Page excerpt ::
A by-election for the seat of Kew was held on 17 April 1971 following the resignation of then Deputy Premier, Arthur Rylah. The by-election was won by Liberal candidate, Rupert Hamer, he won with a 64.8% primary vote and a swing of 23.1% in his primary vote.

== Background ==
Since it was first created in 1927, the electoral district of Kew has typically been a safe seat for the Liberal Party.

The by-election was called after the sitting member and Deputy Premier at the time, Arthur Rylah, resigned from parliament. Rylah's resignation followed a failed attempt from members of the local East Kew branch to challenge his preselection. A month after Rylah's resignation announcement, he has collapsed at his desk and spent the following four months in hospital.

== Candidates ==
A total of 3 candidates ran in the by-election.

| Party |  | Candidate | Background |
|---|---|---|---|
|  | Liberal | Rupert Hamer | Member of the Legislative Council for East Yarra Province |
|  | Labor | Rosslyn Ives |  |
|  | Independent | L. R. Hull |  |

== Results ==

1971 Kew state by-election
| Party |  | Candidate | Votes | % | ±% |
|---|---|---|---|---|---|
|  | Liberal | Rupert Hamer | 13,422 | 64.8 | +23.1 |
|  | Labor | Rosslyn Ives | 6,325 | 30.5 | +4.7 |
|  | Independent | L R Hull | 968 | 4.7 | +4.7 |
| Total formal votes |  |  | 20,715 | 97.7 | +0.5 |
| Informal votes |  |  | 497 | 2.3 | −0.5 |
| Turnout |  |  | 21,212 | 82.8 | −10.2 |
|  | Liberal hold |  | Swing | None |  |

- Preferences were not distributed as Hamer won with an absolute majority of votes (50% of votes).

Data supplied ::
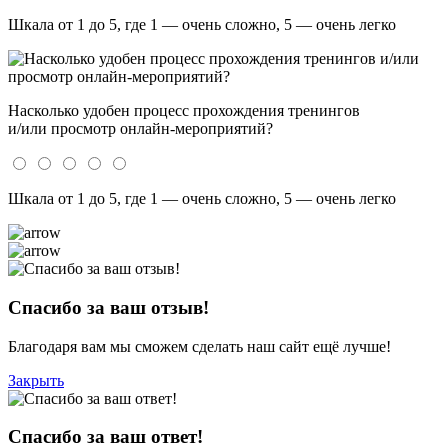
Шкала от 1 до 5, где 1 — очень сложно, 5 — очень легко
Насколько удобен процесс прохождения тренингов
и/или просмотр онлайн-мероприятий?
Шкала от 1 до 5, где 1 — очень сложно, 5 — очень легко
Спасибо за ваш отзыв!
Благодаря вам мы сможем сделать наш сайт ещё лучше!
Закрыть
Спасибо за ваш ответ!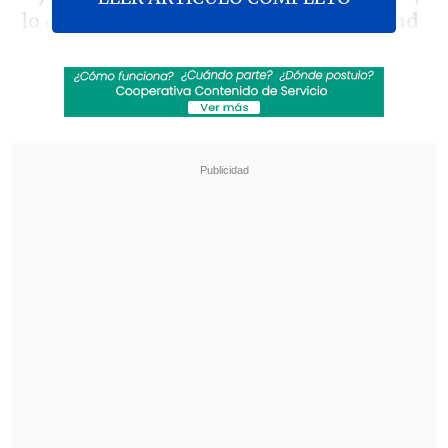
lo que provocó
un incendio en la unidad
y obligó al personal médico a evacuar a
los pacientes conectados a ventiladores
,
en declaraciones recogidas por la
agencia oficial de noticias palestina,
Wafa.
Revisa también
El sistema sanitario de Cisjordania está al
borde del colapso por retención fiscal israelí
Crisis migratoria: Ceuta exige más presencia
de la Unión Europea en la frontera con
Marruecos
Los trabajadores del hospital se vieron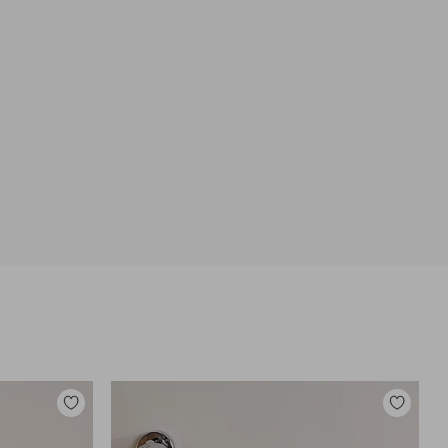
Toevoegen
Toevoege
aan
aan
favorieten
favoriete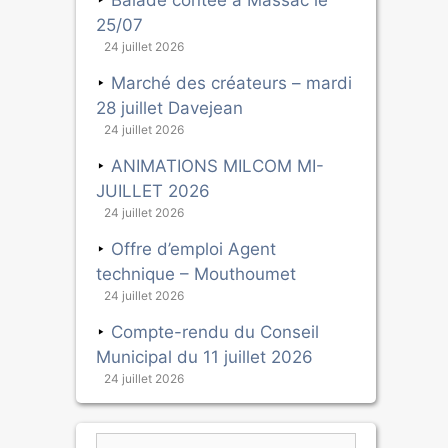
Balade contée à Massac le
25/07
24 juillet 2026
Marché des créateurs – mardi
28 juillet Davejean
24 juillet 2026
ANIMATIONS MILCOM MI-
JUILLET 2026
24 juillet 2026
Offre d’emploi Agent
technique – Mouthoumet
24 juillet 2026
Compte-rendu du Conseil
Municipal du 11 juillet 2026
24 juillet 2026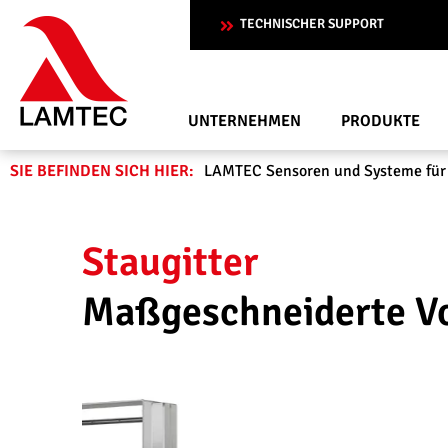
TECHNISCHER SUPPORT
UNTERNEHMEN
PRODUKTE
SIE BEFINDEN SICH HIER:
LAMTEC Sensoren und Systeme für
Staugitter
Maßgeschneiderte 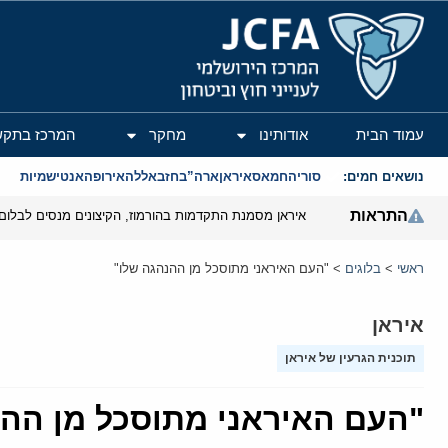
המרכז הירושלמי לענייני חוץ וביטחון
עמוד הבית
אודותינו
מחקר
המרכז בתקש
נושאים חמים:
סוריה
חמאס
איראן
ארה”ב
חזבאללה
אירופה
אנטישמיות
התראות
איראן מסמנת התקדמות בהורמוז, הקיצונים מנסים לבלום
ראשי
>
בלוגים
>
"העם האיראני מתוסכל מן ההנהגה שלו"
איראן
תוכנית הגרעין של איראן
"העם האיראני מתוסכל מן ההנ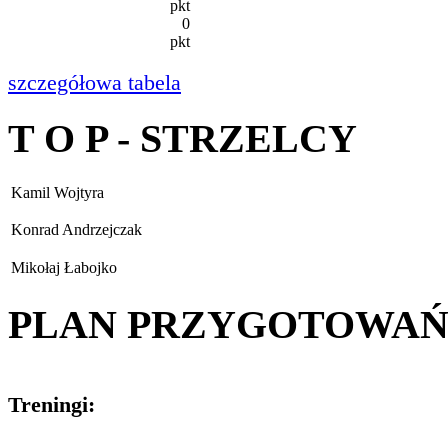
pkt
0
pkt
szczegółowa tabela
T O P - STRZELCY
Kamil Wojtyra
Konrad Andrzejczak
Mikołaj Łabojko
PLAN PRZYGOTOWA
Treningi: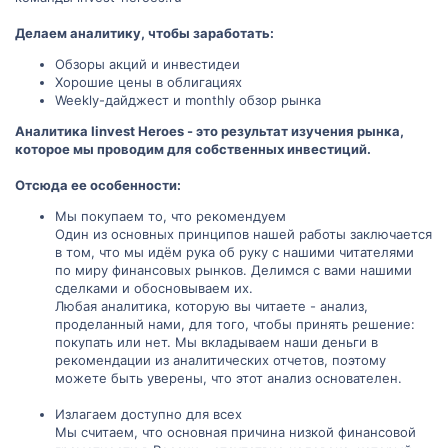
Делаем аналитику, чтобы заработать:
Обзоры акций и инвестидеи
Хорошие цены в облигациях
Weekly-дайджест и monthly обзор рынка
Аналитика Iinvest Heroes - это результат изучения рынка,
которое мы проводим для собственных инвестиций.
Отсюда ее особенности:
Мы покупаем то, что рекомендуем
Один из основных принципов нашей работы заключается
в том, что мы идём рука об руку с нашими читателями
по миру финансовых рынков. Делимся с вами нашими
сделками и обосновываем их.
Любая аналитика, которую вы читаете - анализ,
проделанный нами, для того, чтобы принять решение:
покупать или нет. Мы вкладываем наши деньги в
рекомендации из аналитических отчетов, поэтому
можете быть уверены, что этот анализ основателен.
Излагаем доступно для всех
Мы считаем, что основная причина низкой финансовой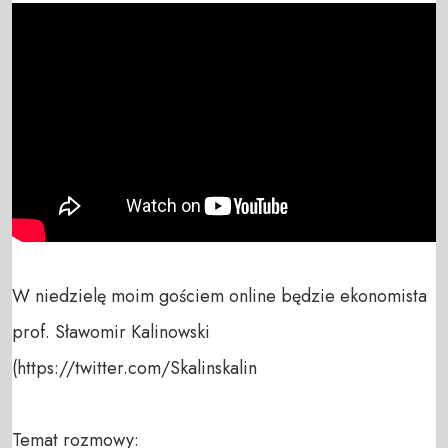
W niedzielę moim gościem online będzie ekonomista 
prof. Sławomir Kalinowski 
(https://twitter.com/Skalinskalin 

Temat rozmowy:
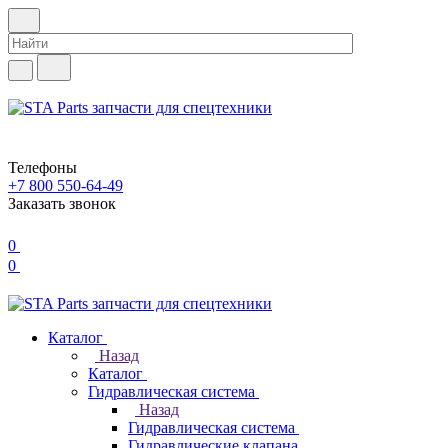
Телефоны
+7 800 550-64-49
Заказать звонок
0
0
Каталог
Назад
Каталог
Гидравлическая система
Назад
Гидравлическая система
Гидравлические клапана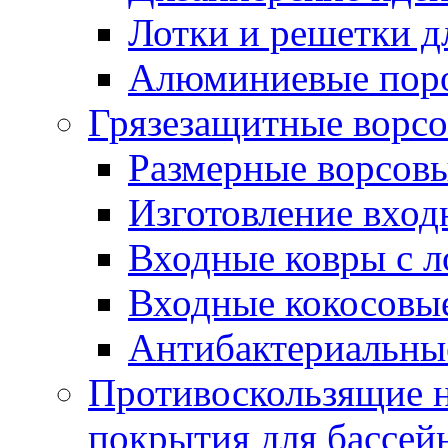
Лотки и решетки д
Алюминиевые пор
Грязезащитные ворс
Размерные ворсовы
Изготовление вход
Входные ковры с 
Входные кокосовы
Антибактериальны
Противоскользящие на
покрытия для бассей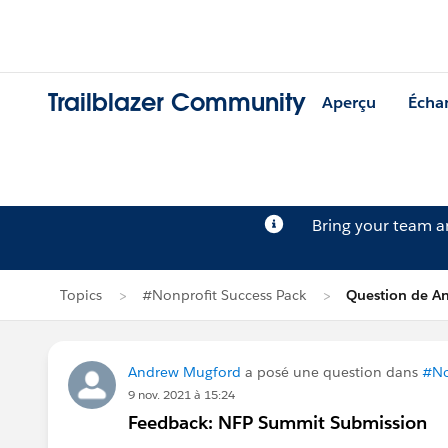
Trailblazer Community
Aperçu
Écha
Bring your team 
Topics
#Nonprofit Success Pack
Question de A
Andrew Mugford
a posé une question dans
#No
9 nov. 2021 à 15:24
Feedback: NFP Summit Submission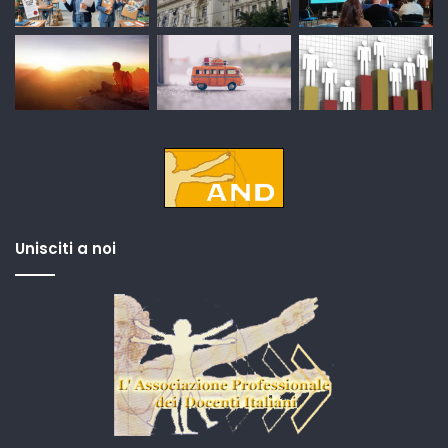
Unisciti a noi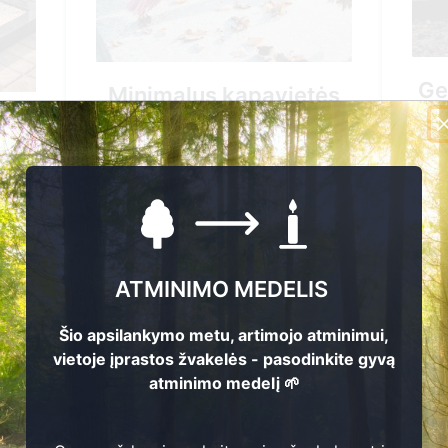
Generalinis kapavi
lus kapavietės
tvarkymas
tvarkymas
96.00 EUR
0.00 EUR
Pirkti
Pirkti
ATMINIMO MEDELIS
+37061544661
+37061544661
Šio apsilankymo metu, artimojo atminimui,
vietoje įprastos žvakelės - pasodinkite gyvą
atminimo medelį 🌱
Nuvykimas į kapavietės v
as į kapavietės vietą
Žvakės uždegimas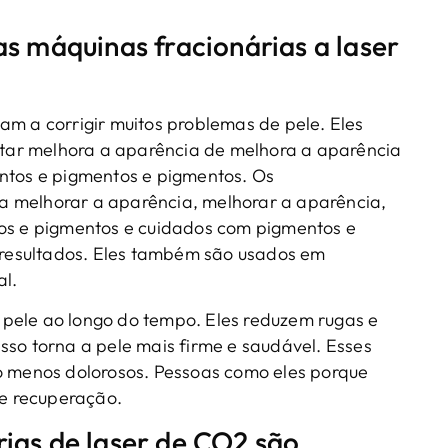
as máquinas fracionárias a laser
am a corrigir muitos problemas de pele. Eles
ratar melhora a aparência de melhora a aparência
entos e pigmentos e pigmentos. Os
a melhorar a aparência, melhorar a aparência,
tos e pigmentos e cuidados com pigmentos e
s resultados. Eles também são usados em
al.
pele ao longo do tempo. Eles reduzem rugas e
sso torna a pele mais firme e saudável. Esses
ão menos dolorosos. Pessoas como eles porque
e recuperação.
rias de laser de CO2 são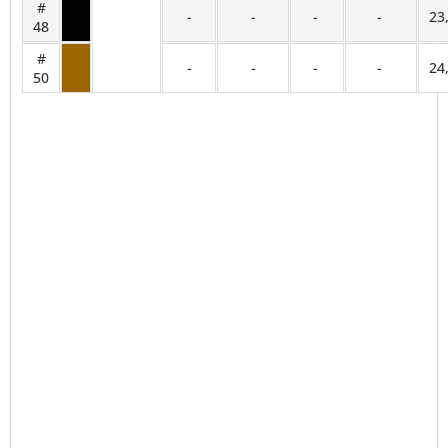
#
-
-
-
-
23
48
#
-
-
-
-
24
50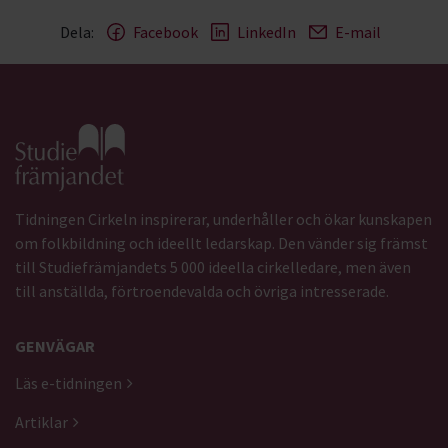
Dela:
Facebook
LinkedIn
E-mail
Gå till studiefrämjandets startsida
Tidningen Cirkeln inspirerar, underhåller och ökar kunskapen
om folkbildning och ideellt ledarskap. Den vänder sig främst
till Studiefrämjandets 5 000 ideella cirkelledare, men även
till anställda, förtroendevalda och övriga intresserade.
GENVÄGAR
Läs e-tidningen
Artiklar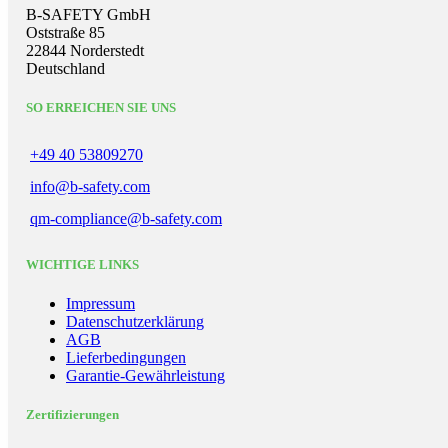
B-SAFETY GmbH
Oststraße 85
22844 Norderstedt
Deutschland
SO ERREICHEN SIE UNS
+49 40 53809270
info@b-safety.com
qm-compliance@b-safety.com
WICHTIGE LINKS
Impressum
Datenschutzerklärung
AGB
Lieferbedingungen
Garantie-Gewährleistung
Zertifizierungen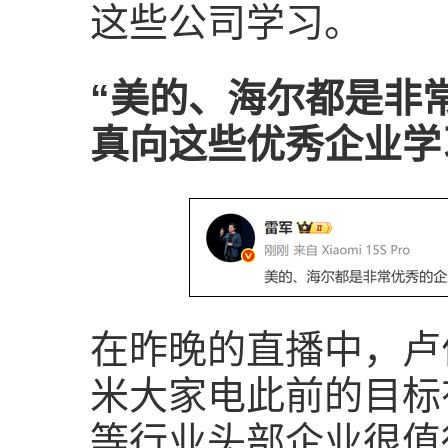
这些公司学习。
“美的、海尔都是非
真向这些优秀企业学
在昨晚的直播中，卢
米大家电此前的目标
等行业头部企业很值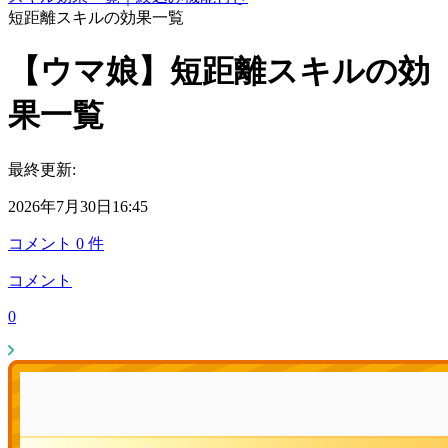
短距離スキルの効果一覧
【ウマ娘】短距離スキルの効
果一覧
最終更新:
2026年7月30日16:45
コメント
0
件
コメント
0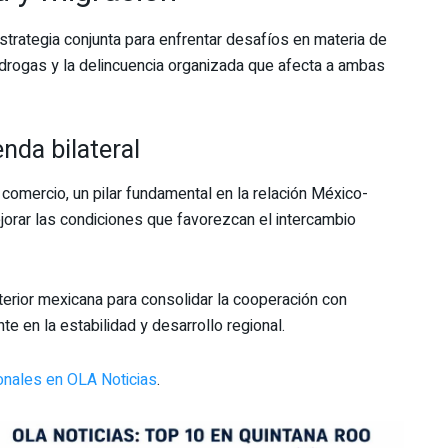
strategia conjunta para enfrentar desafíos en materia de
e drogas y la delincuencia organizada que afecta a ambas
nda bilateral
omercio, un pilar fundamental en la relación México-
jorar las condiciones que favorezcan el intercambio
exterior mexicana para consolidar la cooperación con
 en la estabilidad y desarrollo regional.
ionales en OLA Noticias
.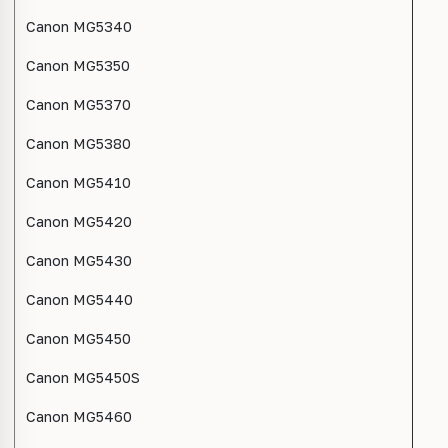
Canon MG5340
Canon MG5350
Canon MG5370
Canon MG5380
Canon MG5410
Canon MG5420
Canon MG5430
Canon MG5440
Canon MG5450
Canon MG5450S
Canon MG5460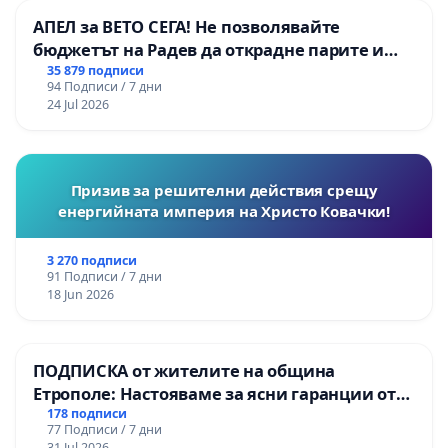
АПЕЛ за ВЕТО СЕГА! Не позволявайте
бюджетът на Радев да открадне парите и
правата ни в тъмното
35 879 подписи
94 Подписи / 7 дни
24 Jul 2026
Призив за решителни действия срещу
енергийната империя на Христо Ковачки!
3 270 подписи
91 Подписи / 7 дни
18 Jun 2026
ПОДПИСКА от жителите на община
Етрополе: Настояваме за ясни гаранции от
“Елаците-МЕД” АД и от държавата, че ще се
178 подписи
77 Подписи / 7 дни
изпълнят всички екологични норми!
31 Jul 2026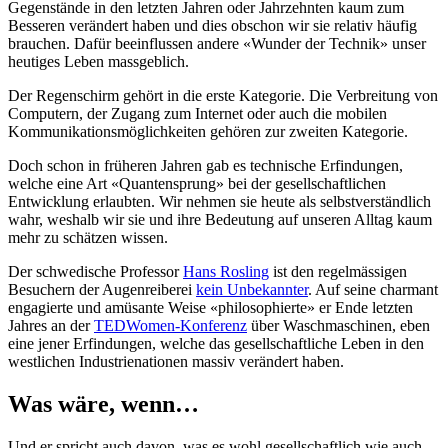
Gegenstände in den letzten Jahren oder Jahrzehnten kaum zum
Besseren verändert haben und dies obschon wir sie relativ häufig
brauchen. Dafür beeinflussen andere «Wunder der Technik» unser
heutiges Leben massgeblich.
Der Regenschirm gehört in die erste Kategorie. Die Verbreitung von
Computern, der Zugang zum Internet oder auch die mobilen
Kommunikationsmöglichkeiten gehören zur zweiten Kategorie.
Doch schon in früheren Jahren gab es technische Erfindungen,
welche eine Art «Quantensprung» bei der gesellschaftlichen
Entwicklung erlaubten. Wir nehmen sie heute als selbstverständlich
wahr, weshalb wir sie und ihre Bedeutung auf unseren Alltag kaum
mehr zu schätzen wissen.
Der schwedische Professor
Hans Rosling
ist den regelmässigen
Besuchern der Augenreiberei
kein Unbekannter
. Auf seine charmant
engagierte und amüsante Weise «philosophierte» er Ende letzten
Jahres an der
TEDWomen-Konferenz
über Waschmaschinen, eben
eine jener Erfindungen, welche das gesellschaftliche Leben in den
westlichen Industrienationen massiv verändert haben.
Was wäre, wenn…
Und er spricht auch davon, was es wohl gesellschaftlich wie auch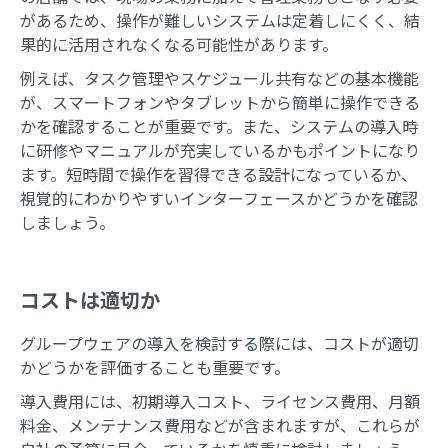
があるため、操作が難しいシステムは定着しにくく、結
果的に活用されなくなる可能性があります。
例えば、タスク管理やスケジュール共有などの基本機能
が、スマートフォンやタブレットから簡単に操作できる
かを確認することが重要です。また、システムの導入時
に研修やマニュアルが充実しているかもポイントになり
ます。短時間で操作を習得できる設計になっているか、
視覚的にわかりやすいインターフェースかどうかを確認
しましょう。
コストは適切か
グループウェアの導入を検討する際には、コストが適切
かどうかを評価することも重要です。
導入費用には、初期導入コスト、ライセンス費用、月額
料金、メンテナンス費用などが含まれますが、これらが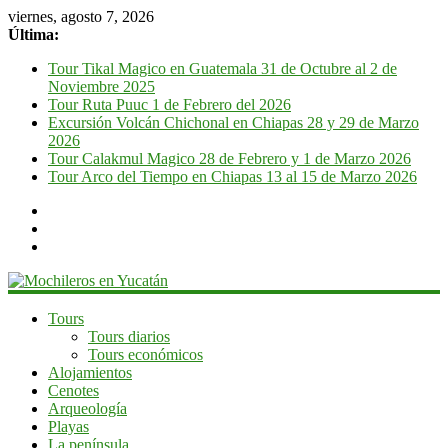
viernes, agosto 7, 2026
Última:
Tour Tikal Magico en Guatemala 31 de Octubre al 2 de
Noviembre 2025
Tour Ruta Puuc 1 de Febrero del 2026
Excursión Volcán Chichonal en Chiapas 28 y 29 de Marzo
2026
Tour Calakmul Magico 28 de Febrero y 1 de Marzo 2026
Tour Arco del Tiempo en Chiapas 13 al 15 de Marzo 2026
Mochileros
Tours
Tours diarios
en
Tours económicos
Yucatán
Alojamientos
Cenotes
Guía
Arqueología
de
Playas
viaje
La península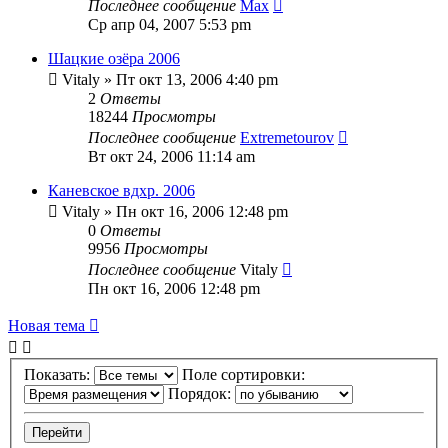
Последнее сообщение
Max
Ср апр 04, 2007 5:53 pm
Шацкие озёра 2006
Vitaly
» Пт окт 13, 2006 4:40 pm
2
Ответы
18244
Просмотры
Последнее сообщение
Extremetourov
Вт окт 24, 2006 11:14 am
Каневское вдхр. 2006
Vitaly
» Пн окт 16, 2006 12:48 pm
0
Ответы
9956
Просмотры
Последнее сообщение
Vitaly
Пн окт 16, 2006 12:48 pm
Новая тема
Показать:
Поле сортировки:
Порядок: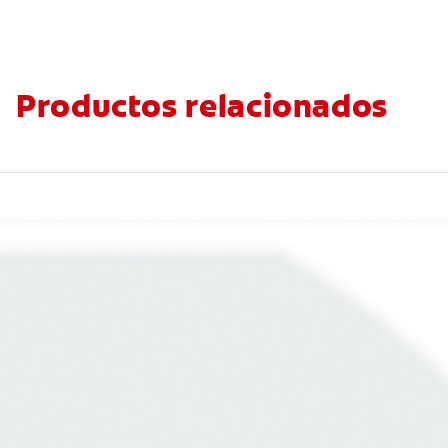
Productos relacionados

Activity list ::
A. Output the passage of the Kew by-election text starting at "The by-election was called" and ending at "in the by-election.".
B. Does the Kew by-election text support each statement? Answer yes or no, and quote the words of the text that decide it. (i) The by-election took place on 17 April 1971. (ii) The electoral district of Kew was first created in 1927. (iii) Preferences were distributed in the by-election.
C. List every candidate named in the candidates table of the Kew by-election text, together with each one's party.
These data play no part in what comes next.

Results by task ::
A.
The by-election was called after the sitting member and Deputy Premier at the time, Arthur Rylah, resigned from parliament. Rylah's resignation followed a failed attempt from members of the local East Kew branch to challenge his preselection. A month after Rylah's resignation announcement, he has collapsed at his desk and spent the following four months in hospital.

== Candidates ==
A total of 3 candidates ran in the by-election.

B.
(i) Yes: "held on 17 April 1971"
(ii) Yes: "Since it was first created in 1927"
(iii) No: "Preferences were not distributed as Hamer won with an absolute majority of votes"

C.
Rupert Hamer (Liberal)
Rosslyn Ives (Labor)
L. R. Hull (Independent)